EX-4.13 3 c85487exv4w13.htm EXHIBIT 4.13 exv4w13
Exhibit 4.13

This is an English translation of the original agreement in Chinese
FORM OF CREDIT AND LIABILITY TRANSFER AGREEMENT
This Credit and Liability Transfer Agreement (this “Agreement”) is entered into by and among the following parties on                     , 2009 in                     .
Party A: [Name of an former shareholder of Sichuan Yihe Investment Co., Ltd. or Guangdong Meidiya Investment Co., Ltd., as applicable]
ID No.:
Party B: Peng Ge
ID No.:
Party C: Fanhua Xinlian Information Technology Consulting (Shenzhen) Co., Ltd.
(In this Agreement, Party A, Party B and Party C are individually referred to as a “Party”, and collectively as the “Parties”)
Whereas,
  (1)  
Party A and Party B entered into an Equity Transfer Agreement on                     , 2009, under which Party A agreed to transfer to Party B                     % of the equity interests in [Sichuan Yihe Investment Co., Ltd.]/[Guangdong Meidiya Investment Co., Ltd.];
 
  (2)  
Party A entered into a Loan Agreement and an Equity pledge Agreement with Party C on December 20, 2005.
For the purpose of resolving all matters relating to credits and liabilities of the Parties in connection with the equity transfer, the Parties, through friendly consultation and in accordance with the applicable laws and regulations, hereby agree as follows:
1.  
The Parties unanimously confirm that Party A shall transfer all his credits and liabilities under the Loan Agreement to Party B as of the execution date of this Agreement;
2.  
Party A shall pay to Party B RMB[an amount equal to Party A’s capital contribution in Sichuan Yihe Investment Co., Ltd. or Guangdong Meidiya Investment Co., Ltd., as applicable] as consideration for the liability transfer;

 

 


 

3.  
Party C agrees to the above-mentioned credit and liability transfer between Party A and Party B, and will separately enter into the Equity Pledge Agreement with Party B for pledge of equity interests in Sichuan Yihe Investment Co., Ltd.]/[Guangdong Meidiya Investment Co., Ltd.], as a guarantee for Party B’s performance under this Agreement.

## Records shown

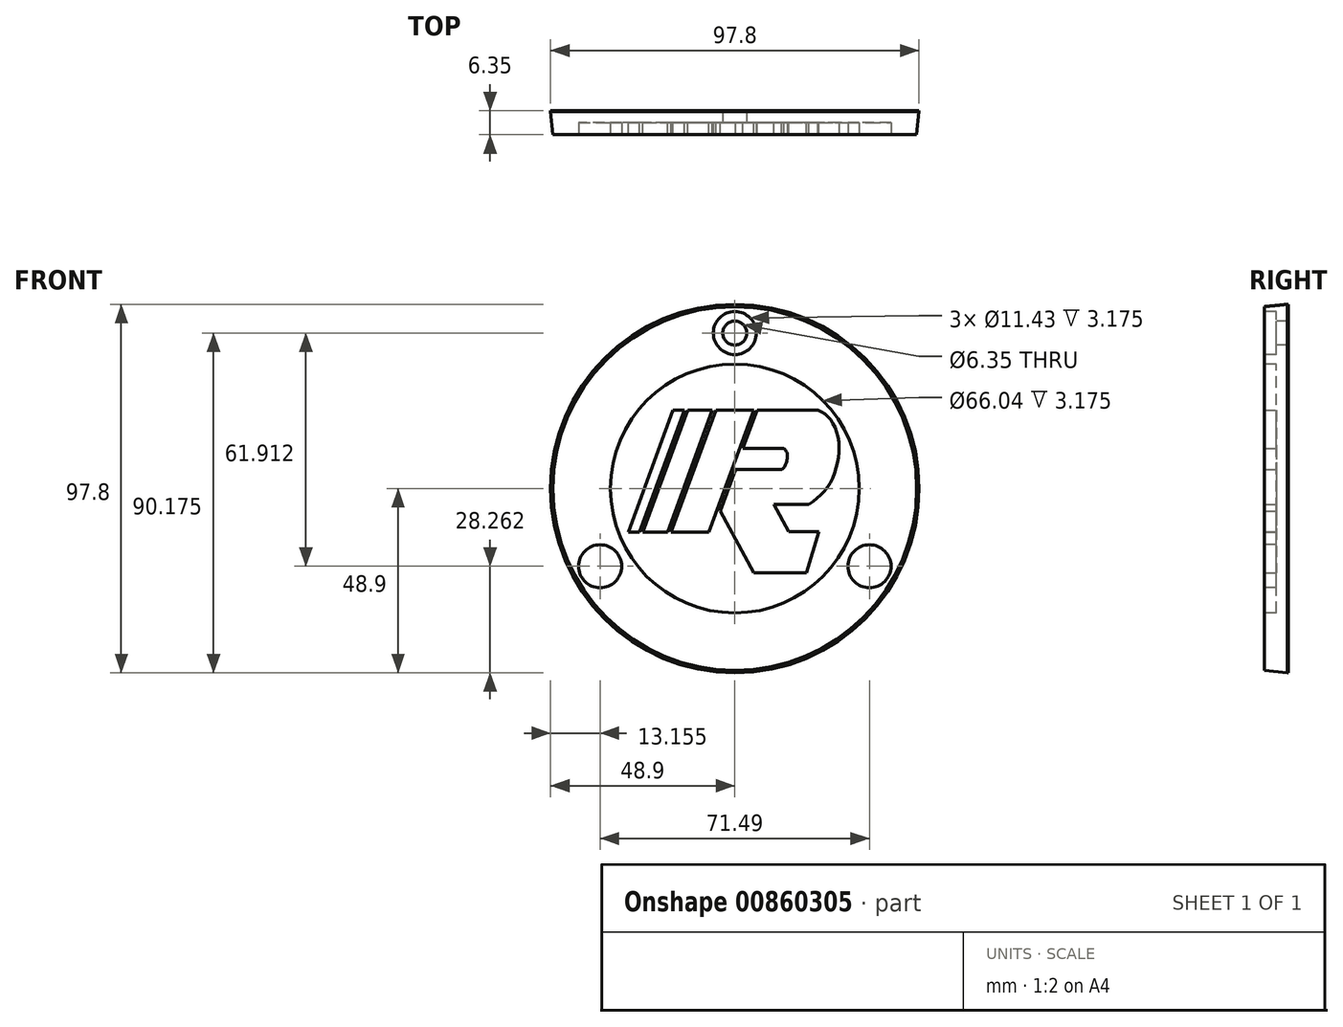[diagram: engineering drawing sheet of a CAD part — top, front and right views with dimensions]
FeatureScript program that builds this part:
annotation { "Feature Type Name" : "Feature", "Feature Type Description" : "" }
export const myFeature = defineFeature(function(context is Context, id is Id, definition is map)
    precondition{}
    {
        {
            var Q0;
            Q0=qCreatedBy(makeId("Front.planeOp"),FACE);
            var sketch = newSketch(context, id + "F0", { "sketchPlane" : qUnion([Q0])});
            skCircle(sketch, "E0", {"center": v(0, 0) * mm, "radius": 48.9 * mm});
            skSolve(sketch);
        }
        {
            var Q0;
            Q0 = qSketchRegion(id + "F0", true);
            extrude(context, id + "F1", {"entities" : qUnion([Q0]), "depth" : 6.35 * mm, "offsetDistance" : 25.4 * mm});
        }
        {
            var Q0;
            Q0=makeQuery(id+"F1.opExtrude","CAP_FACE",FACE,{"disambiguationData":[OSD([sQuery(id+"F0.wireOp",EDGE,"E0")])],"isStart":false});
            var sketch = newSketch(context, id + "F2", { "sketchPlane" : qUnion([Q0])});
            skCircle(sketch, "E1", {"center": v(0, 0) * mm, "radius": 33.02 * mm});
            skSolve(sketch);
        }
        {
            var Q0;
            Q0 = qSketchRegion(id + "F2", true);
            extrude(context, id + "F3", {"entities" : qUnion([Q0]), "operationType" : NewBodyOperationType.REMOVE, "oppositeDirection" : true, "depth" : 3.17 * mm, "offsetDistance" : 25.4 * mm});
        }
        {
            var Q0;
            Q0=makeQuery(id+"F1.opExtrude","CAP_FACE",FACE,{"disambiguationData":[OSD([sQuery(id+"F0.wireOp",EDGE,"E0")])],"isStart":false});
            var sketch = newSketch(context, id + "F4", { "sketchPlane" : qUnion([Q0])});
            skCircle(sketch, "E2", {"center": v(0, 41.28) * mm, "radius": 3.18 * mm});
            skPoint(sketch, "E3", {"position": v(0, 0) * mm});
            skSolve(sketch);
        }
        {
            var Q0;
            Q0 = qSketchRegion(id + "F4", true);
            extrude(context, id + "F5", {"entities" : qUnion([Q0]), "operationType" : NewBodyOperationType.REMOVE, "endBound" : BoundingType.THROUGH_ALL, "oppositeDirection" : true, "depth" : 25.4 * mm, "offsetDistance" : 25.4 * mm});
        }
        {
            var Q0;
            Q0=makeQuery(id+"F1.opExtrude","CAP_FACE",FACE,{"disambiguationData":[OSD([sQuery(id+"F0.wireOp",EDGE,"E0")])],"isStart":false});
            var sketch = newSketch(context, id + "F6", { "sketchPlane" : qUnion([Q0])});
            skCircle(sketch, "E4", {"center": v(0, 41.28) * mm, "radius": 5.72 * mm});
            skCircle(sketch, "E5", {"center": v(35.75, -20.64) * mm, "radius": 5.72 * mm});
            skCircle(sketch, "E6", {"center": v(-35.75, -20.64) * mm, "radius": 5.72 * mm});
            skSolve(sketch);
        }
        {
            var Q0;
            Q0 = qSketchRegion(id + "F6", true);
            extrude(context, id + "F7", {"entities" : qUnion([Q0]), "operationType" : NewBodyOperationType.REMOVE, "oppositeDirection" : true, "depth" : 3.17 * mm, "offsetDistance" : 25.4 * mm});
        }
        {
            var Q0;
            Q0=makeQuery(id+"F3.boolean.opBoolean","COPY",FACE,{"derivedFrom":makeQuery(id+"F3.opExtrude","CAP_FACE",FACE,{"disambiguationData":[OSD([sQuery(id+"F2.wireOp",EDGE,"E1")])],"isStart":false})});
            var sketch = newSketch(context, id + "F8", { "sketchPlane" : qUnion([Q0])});
            skLineSegment(sketch, "E7", {"start": v(-28.3, -11.58) * mm, "end": v(-16.4, 20.77) * mm});
            skLineSegment(sketch, "E8", {"start": v(-6.92, -11.58) * mm, "end": v(-16.9, -11.58) * mm});
            skLineSegment(sketch, "E9", {"start": v(-13.42, 20.77) * mm, "end": v(-25.32, -11.58) * mm});
            skLineSegment(sketch, "E10", {"start": v(-24.4, -11.58) * mm, "end": v(-12.5, 20.77) * mm});
            skLineSegment(sketch, "E11", {"start": v(-5.98, 20.77) * mm, "end": v(-17.89, -11.58) * mm});
            skLineSegment(sketch, "E12", {"start": v(-16.9, -11.58) * mm, "end": v(-5, 20.77) * mm});
            skLineSegment(sketch, "E13", {"start": v(4.98, 20.77) * mm, "end": v(-6.92, -11.58) * mm});
            skLineSegment(sketch, "E14", {"start": v(2.17, 10.67) * mm, "end": v(5.89, 20.77) * mm});
            skLineSegment(sketch, "E15", {"start": v(2.17, 10.67) * mm, "end": v(13, 10.67) * mm});
            skLineSegment(sketch, "E16", {"start": v(12.41, 5.01) * mm, "end": v(0.2, 5.01) * mm});
            skLineSegment(sketch, "E17", {"start": v(0.2, 5.01) * mm, "end": v(-3.84, -6) * mm});
            skLineSegment(sketch, "E18", {"start": v(-3.84, -6) * mm, "end": v(5.1, -22.4) * mm});
            skLineSegment(sketch, "E19", {"start": v(5.1, -22.4) * mm, "end": v(19.06, -22.4) * mm});
            skLineSegment(sketch, "E20", {"start": v(19.06, -22.4) * mm, "end": v(22.36, -11.5) * mm});
            skLineSegment(sketch, "E21", {"start": v(22.36, -11.5) * mm, "end": v(14.3, -11.5) * mm});
            skLineSegment(sketch, "E22", {"start": v(14.3, -11.5) * mm, "end": v(10.34, -4.23) * mm});
            skLineSegment(sketch, "E23", {"start": v(10.34, -4.23) * mm, "end": v(19.67, -4.23) * mm});
            skFitSpline(sketch, "E24", {"points": [v(22.06, 20.77) * mm, v(24.5, 19.29) * mm, v(26.33, 16.72) * mm, v(27.61, 12.4) * mm, v(27.37, 7.76) * mm, v(25.97, 2.76) * mm, v(23.22, -1.33) * mm, v(19.67, -4.23) * mm], "startDerivative": vector(22.06, -11.07) * mm, "endDerivative": vector(-24.89, -18.06) * mm});
            skLineSegment(sketch, "E25.trimOffspring", {"start": v(-13.42, 20.77) * mm, "end": v(-16.4, 20.77) * mm});
            skLineSegment(sketch, "E26.trimOffspring", {"start": v(-5.98, 20.77) * mm, "end": v(-12.5, 20.77) * mm});
            skLineSegment(sketch, "E27.trimOffspring", {"start": v(4.98, 20.77) * mm, "end": v(-5, 20.77) * mm});
            skLineSegment(sketch, "E28.trimOffspring", {"start": v(22.06, 20.77) * mm, "end": v(5.89, 20.77) * mm});
            skLineSegment(sketch, "E29.trimOffspring", {"start": v(-17.89, -11.58) * mm, "end": v(-24.4, -11.58) * mm});
            skLineSegment(sketch, "E30.trimOffspring", {"start": v(-25.32, -11.58) * mm, "end": v(-28.3, -11.58) * mm});
            skFitSpline(sketch, "E31", {"points": [v(13, 10.67) * mm, v(13.88, 9.37) * mm, v(13.83, 7.52) * mm, v(13, 5.57) * mm, v(12.41, 5.01) * mm], "startDerivative": vector(4.27, -4.82) * mm, "endDerivative": vector(-3.21, -2.36) * mm});
            skSolve(sketch);
        }
        {
            var Q0;
            Q0 = qSketchRegion(id + "F8", true);
            extrude(context, id + "F9", {"entities" : qUnion([Q0]), "operationType" : NewBodyOperationType.ADD, "depth" : 3.17 * mm, "offsetDistance" : 25.4 * mm});
        }
        {
            var Q0;
            Q0=qCreatedBy(makeId("Top.planeOp"),FACE);
            var sketch = newSketch(context, id + "F10", { "sketchPlane" : qUnion([Q0])});
            skLineSegment(sketch, "E32", {"start": v(48.91, 0) * mm, "end": v(48.28, -6.4) * mm});
            skLineSegment(sketch, "E33", {"start": v(48.28, -6.4) * mm, "end": v(48.91, -6.4) * mm});
            skLineSegment(sketch, "E34", {"start": v(48.91, -6.4) * mm, "end": v(48.91, 0) * mm});
            skLineSegment(sketch, "E35", {"start": v(0, 0) * mm, "end": v(0, -6.83) * mm});
            skSolve(sketch);
        }
        {
            var Q0;
            Q0 = qSketchRegion(id + "F10", true);
            var Q1;
            Q1=sQuery(id+"F10.wireOp",EDGE,"E35");
            revolve(context, id + "F11", {"operationType" : NewBodyOperationType.REMOVE, "surfaceOperationType" : NewSurfaceOperationType.NEW, "entities" : qUnion([Q0]), "axis" : qUnion([Q1]), "revolveType" : RevolveType.FULL});
        }
    });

## Description of the task
Could you extend the credit and liability transfer agreement beyond its last sentence? Nothing in the listing is needed here.

## Final result
 
4.  
Covenants of Party B:
  1)  
In accordance with the Loan Agreement, Party B fully understands all the liabilities of Party A to Party C under the Loan Agreement and agrees to accept all the rights and obligations of Party A under the Loan Agreement;
  2)  
Upon the effectiveness of this Agreement, Party B shall enter into the Equity Pledge Agreement with Party C as a guarantee for his performance under the Agreement;
  3)  
Upon the effectiveness of this Agreement, Party B shall not refuse to perform this Agreement on account of the invalidity, cancellation or termination of any other agreements or any other credit and liability that he has with Party A or any other third party;
  4)  
Party B shall not refuse to perform its obligations hereunder on account of any fault of Party A.
5.  
Upon the effectiveness of this Agreement, Party C shall not claim any creditor’s right under the Loan Agreement against Party A.
6.  
This Agreement shall bind upon inure solely to benefit of the Parties and their respective heirs, successors and permitted assigns. Without the prior written consent of Party C, Party B shall not transfer, pledge or otherwise dispose of the rights, interests or obligations hereunder.
7.  
The formation, validity, interpretation, performance, amendment and termination and dispute resolution of this Agreement shall be governed by the laws of the People’s Republic of China.
 
8.  
Arbitration
  1)  
In the event that a dispute or claim arises from the interpretation and performance (including any disputes relating to the existence, validity or termination of this Agreement) of the provisions under this Agreement, the Parties shall resolve such dispute through amicable consultation. If the Parties cannot reach an agreement on resolving a dispute within thirty (30) days after a Party requests resolution of such dispute, such dispute may be submitted by any Party for arbitration to the China International Economic and Trade Arbitration Commission (“CIETAC”) according to its then effective arbitration rules. The arbitration award by CEITAC shall be final and binding upon the Parties.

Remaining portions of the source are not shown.